Office of the Vice President for Academic Personnel

Guidelines for the Solicitation of External Review Letters

Required for promotion, tenure and continuing appointment reviews

  1. External letters are part of the evaluation of research, publication and creative activity.
  2. The chair/director and dean proposes reviewers, and the candidate proposes reviewers. Generally we seek a total of 10 responses from external reviewers because we want to ensure at least 5 strong letters are in the file. Reviewers ultimately solicited will represent both lists equally. All reviews received will be included in the candidate’s file.
  3. Evaluations are solicited by the unit chair/director or by the dean from persons of high reputation in the candidate’s field.
  4. The reviewer is asked for a statement regarding his or her acquaintance with the applicant.
  5. In order to give the reviewer an opportunity to develop a quality response, the reviewer shall be given at least 45 days to respond; a longer time period for response is strongly recommended.
  6. Letters written by ASU students, staff members, or colleagues cannot substitute for external evaluations of the research accomplishments of faculty members. Although letters may be requested from within the campus for academic professionals, it is strongly urged external reviews be solicited whenever feasible and relevant given the candidate’s professional contributions.
  7. The University Promotion and Tenure Committee will not accept letters, either positive or negative, that have not come through a unit's established review procedures.
  8. ASU policy dictates that separate consideration and recommendations regarding the performance of each candidate are given by faculty reviewers and by administrators.

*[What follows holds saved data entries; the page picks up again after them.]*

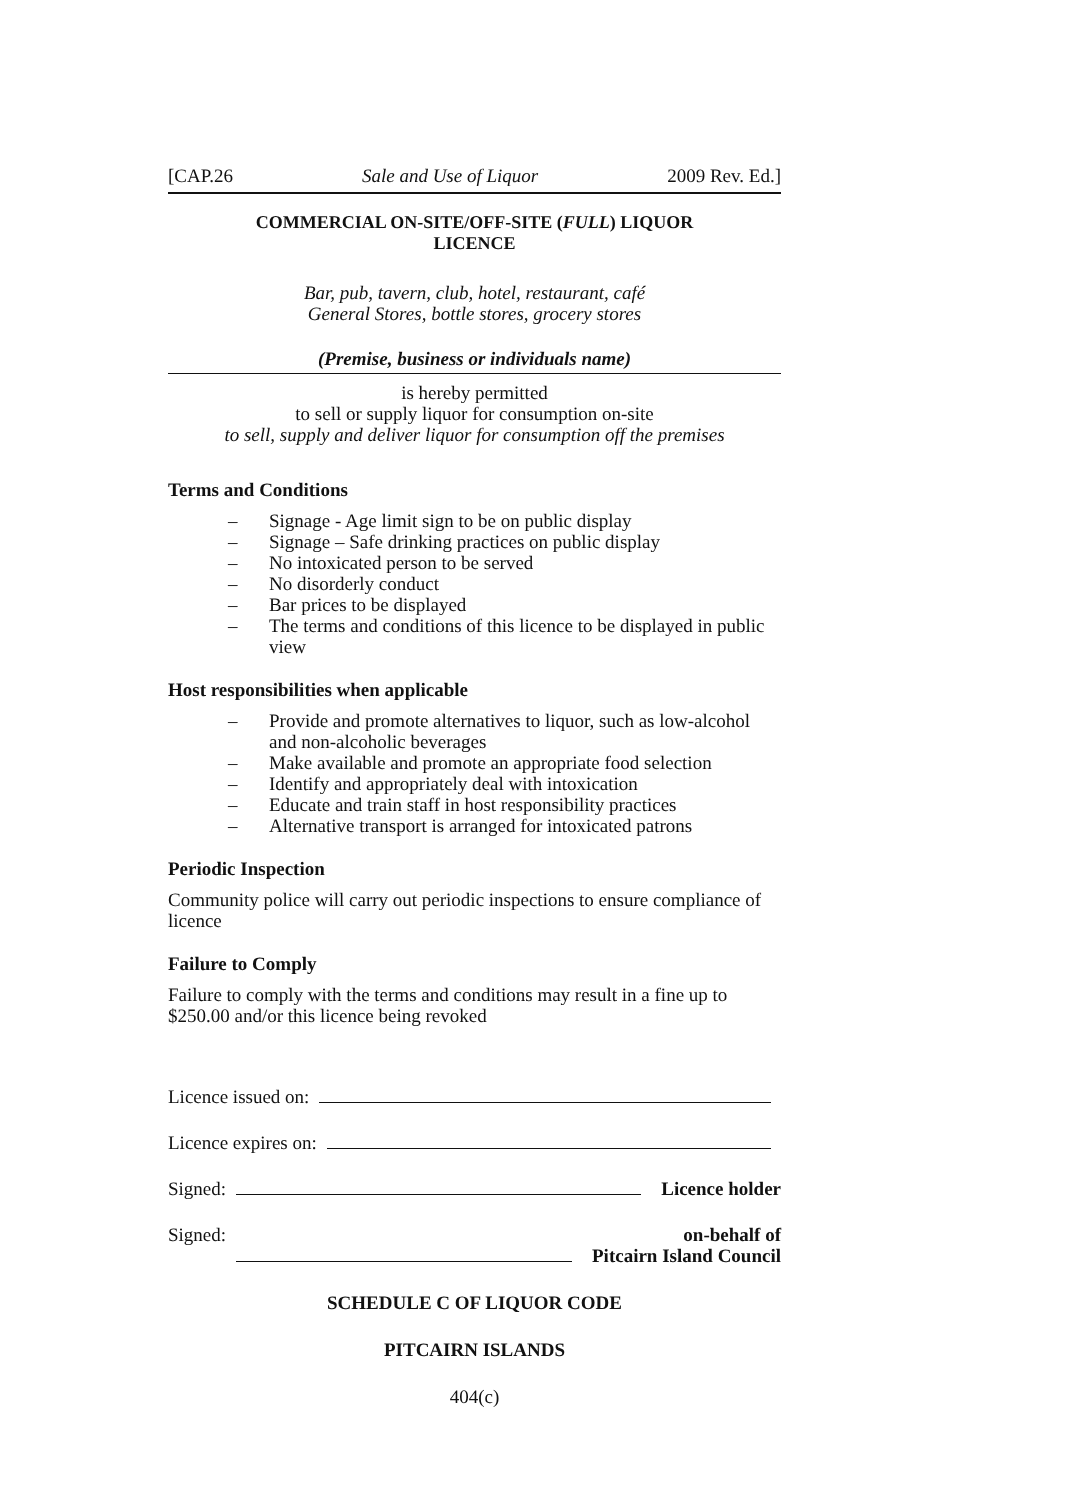[CAP.26 Sale and Use of Liquor 2009 Rev. Ed.]
COMMERCIAL ON-SITE/OFF-SITE (FULL) LIQUOR
LICENCE
Bar, pub, tavern, club, hotel, restaurant, café
General Stores, bottle stores, grocery stores
(Premise, business or individuals name)
is hereby permitted
to sell or supply liquor for consumption on-site
to sell, supply and deliver liquor for consumption off the premises
Terms and Conditions
– Signage - Age limit sign to be on public display
– Signage – Safe drinking practices on public display
– No intoxicated person to be served
– No disorderly conduct
– Bar prices to be displayed
– The terms and conditions of this licence to be displayed in public view
Host responsibilities when applicable
– Provide and promote alternatives to liquor, such as low-alcohol and non-alcoholic beverages
– Make available and promote an appropriate food selection
– Identify and appropriately deal with intoxication
– Educate and train staff in host responsibility practices
– Alternative transport is arranged for intoxicated patrons
Periodic Inspection
Community police will carry out periodic inspections to ensure compliance of licence
Failure to Comply
Failure to comply with the terms and conditions may result in a fine up to $250.00 and/or this licence being revoked
Licence issued on:
Licence expires on:
Signed: Licence holder
Signed: on-behalf of
Pitcairn Island Council
SCHEDULE C OF LIQUOR CODE
PITCAIRN ISLANDS
404(c)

  9. External letters of evaluation are solicited on a confidential basis. Neither the names of the reviewers nor the contents of the letters are to be shared with the applicant for tenure or promotion. Only officially appointed or elected review committees or other faculty groups specified by unit bylaws and administrators in the review hierarchy examine the letters. The greatest care is to be taken to insure confidentiality of external letters of evaluation. Letters should be kept in a central location and viewed only there. Solicitation letters to external reviewers should include a statement which describes who will have access to the letters of review and the extent to which confidentiality can be assured.
  10. All original external evaluation letters received must be included with the file. If possible, academic unit chairs/directors and deans should explain any troublesome or confusing statement made by an external reviewer in their internal evaluation letter.

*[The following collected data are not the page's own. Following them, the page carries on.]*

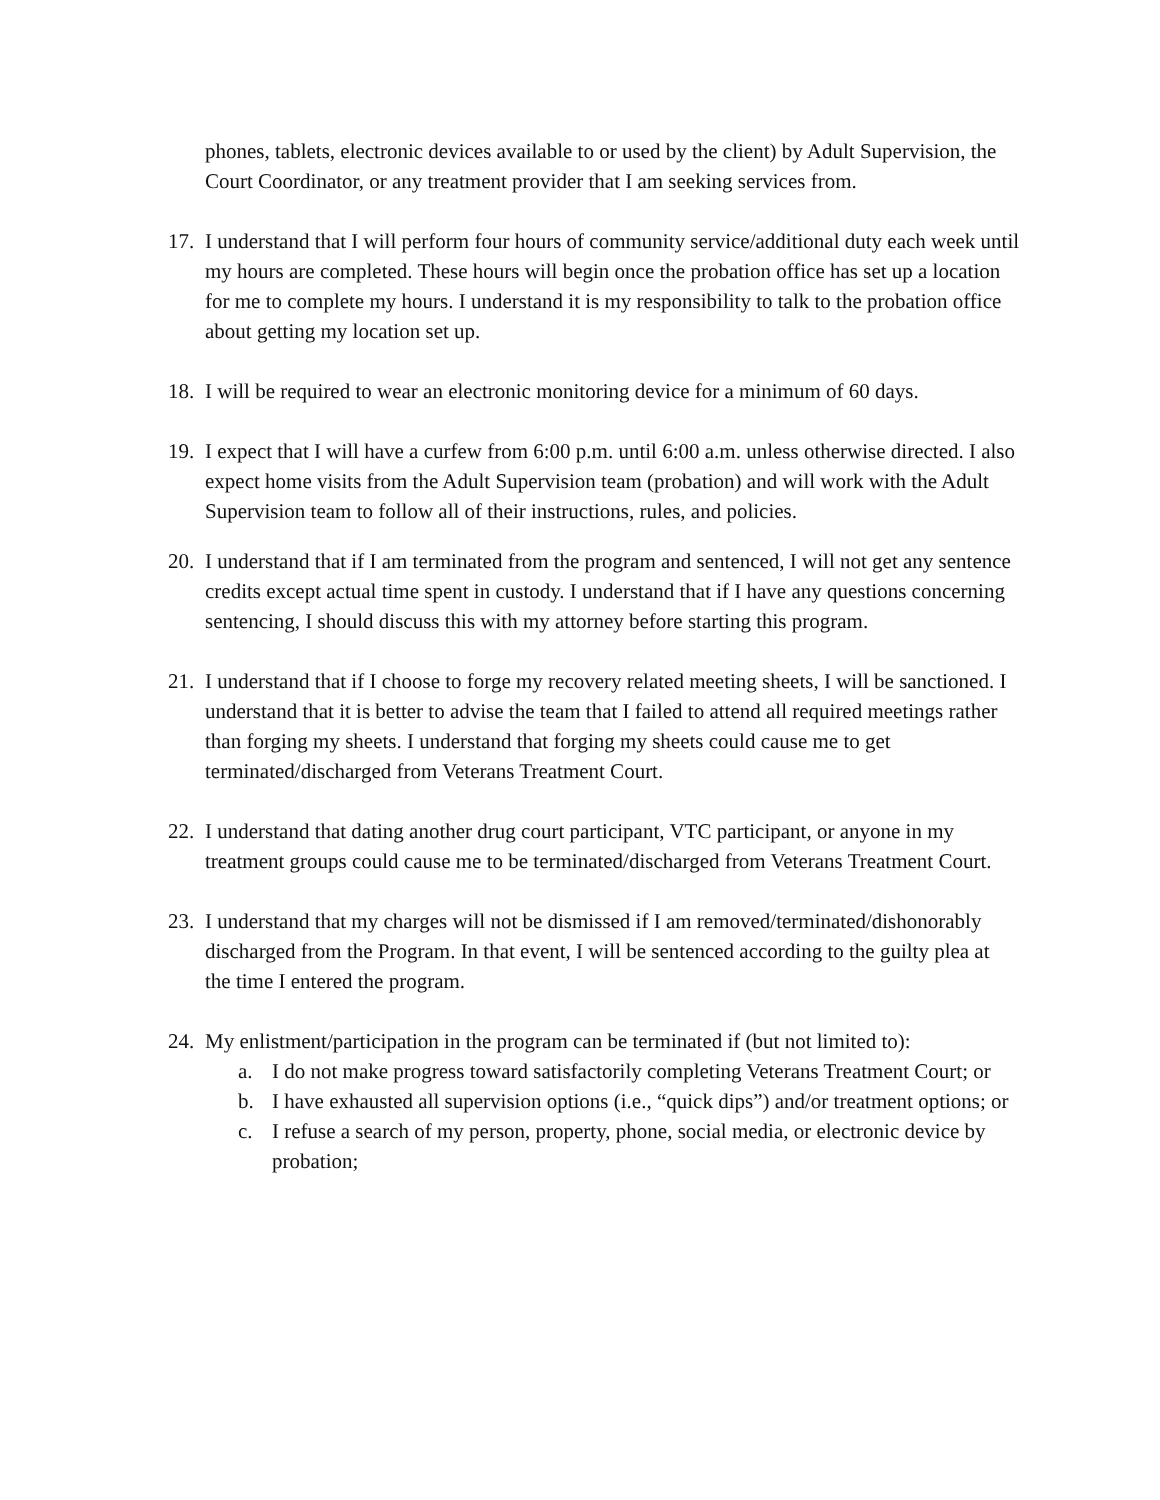phones, tablets, electronic devices available to or used by the client) by Adult Supervision, the Court Coordinator, or any treatment provider that I am seeking services from.
17.
I understand that I will perform four hours of community service/additional duty each week until my hours are completed. These hours will begin once the probation office has set up a location for me to complete my hours. I understand it is my responsibility to talk to the probation office about getting my location set up.
18.
I will be required to wear an electronic monitoring device for a minimum of 60 days.
19.
I expect that I will have a curfew from 6:00 p.m. until 6:00 a.m. unless otherwise directed. I also expect home visits from the Adult Supervision team (probation) and will work with the Adult Supervision team to follow all of their instructions, rules, and policies.
20.
I understand that if I am terminated from the program and sentenced, I will not get any sentence credits except actual time spent in custody. I understand that if I have any questions concerning sentencing, I should discuss this with my attorney before starting this program.
21.
I understand that if I choose to forge my recovery related meeting sheets, I will be sanctioned. I understand that it is better to advise the team that I failed to attend all required meetings rather than forging my sheets. I understand that forging my sheets could cause me to get terminated/discharged from Veterans Treatment Court.
22.
I understand that dating another drug court participant, VTC participant, or anyone in my treatment groups could cause me to be terminated/discharged from Veterans Treatment Court.
23.
I understand that my charges will not be dismissed if I am removed/terminated/dishonorably discharged from the Program. In that event, I will be sentenced according to the guilty plea at the time I entered the program.
24.
My enlistment/participation in the program can be terminated if (but not limited to):
a. I do not make progress toward satisfactorily completing Veterans Treatment Court; or
b. I have exhausted all supervision options (i.e., “quick dips”) and/or treatment options; or
c. I refuse a search of my person, property, phone, social media, or electronic device by probation;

  11. Please submit a Record of Outside Letters grid for each case. This is a list of all external evaluators sent letters requesting an evaluation (see http://provost.asu.edu/forms). If a letter has not been received, note this on the grid. Include detailed information about each reviewer’s qualifications, stature in the field, and familiarity with the candidate’s scholarship and/or creative activities. If reviewers are not from peer/aspirational peer institutions or are not full professors, explain why they were selected. Include identifying information about the reviewers only on this grid/form.

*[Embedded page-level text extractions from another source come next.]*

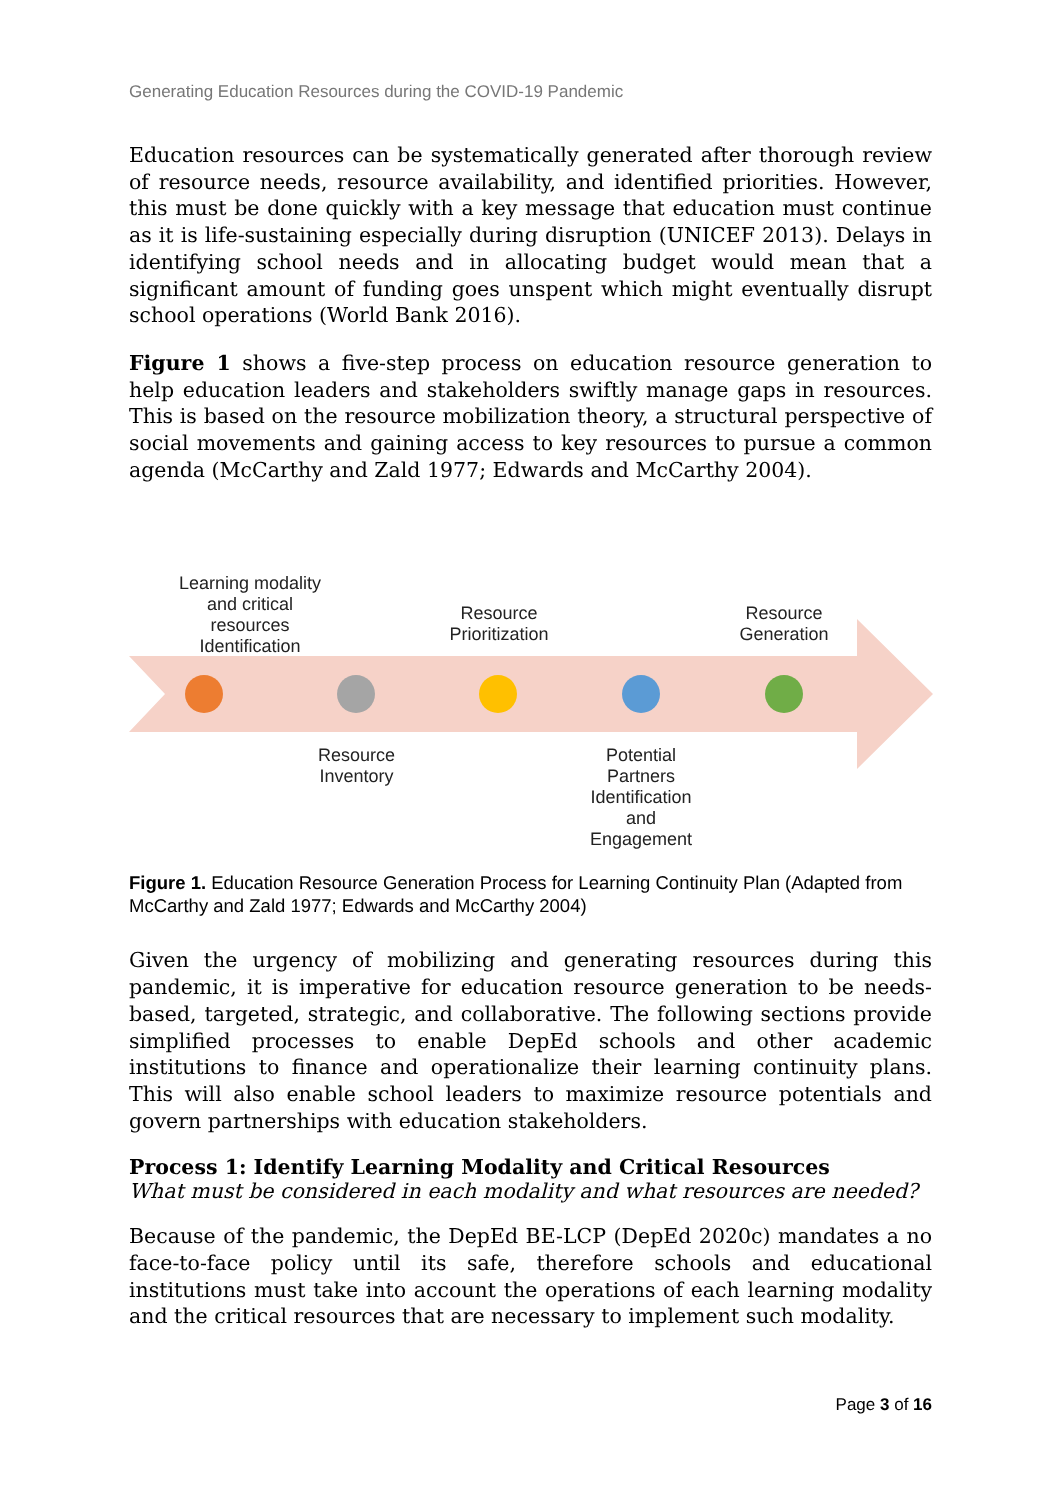Generating Education Resources during the COVID-19 Pandemic
Education resources can be systematically generated after thorough review of resource needs, resource availability, and identified priorities. However, this must be done quickly with a key message that education must continue as it is life-sustaining especially during disruption (UNICEF 2013). Delays in identifying school needs and in allocating budget would mean that a significant amount of funding goes unspent which might eventually disrupt school operations (World Bank 2016).
Figure 1 shows a five-step process on education resource generation to help education leaders and stakeholders swiftly manage gaps in resources. This is based on the resource mobilization theory, a structural perspective of social movements and gaining access to key resources to pursue a common agenda (McCarthy and Zald 1977; Edwards and McCarthy 2004).
Learning modality and critical resources Identification
Resource Prioritization
Resource Generation
Resource Inventory
Potential Partners Identification and Engagement
Figure 1. Education Resource Generation Process for Learning Continuity Plan (Adapted from McCarthy and Zald 1977; Edwards and McCarthy 2004)
Given the urgency of mobilizing and generating resources during this pandemic, it is imperative for education resource generation to be needs-based, targeted, strategic, and collaborative. The following sections provide simplified processes to enable DepEd schools and other academic institutions to finance and operationalize their learning continuity plans. This will also enable school leaders to maximize resource potentials and govern partnerships with education stakeholders.
Process 1: Identify Learning Modality and Critical Resources
What must be considered in each modality and what resources are needed?
Because of the pandemic, the DepEd BE-LCP (DepEd 2020c) mandates a no face-to-face policy until its safe, therefore schools and educational institutions must take into account the operations of each learning modality and the critical resources that are necessary to implement such modality.
Page 3 of 16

  12. Please submit the curriculum vitae of each external reviewer.
  13. Please submit a copy of the letter used to request the reviews. A template of the preferred request letter can be found at http://provost.asu.edu/forms. Academic unit chairs/directors may contact potential reviewers prior to the formal solicitation to identify those potential reviewers most likely to respond. Additional reviewers may be contacted in an attempt to secure a sufficient number of external evaluations so that quality and impact of the candidate’s work and his/her standing in the field can be assessed. Typically there should be a minimum of five external evaluators who are professors in highly respected colleges/universities (e.g. peer or aspirational peer institutions). These reviewers may not have a close professional or personal connection with the candidate (e.g. co-author, co-PI, or member of the candidate’s dissertation committee).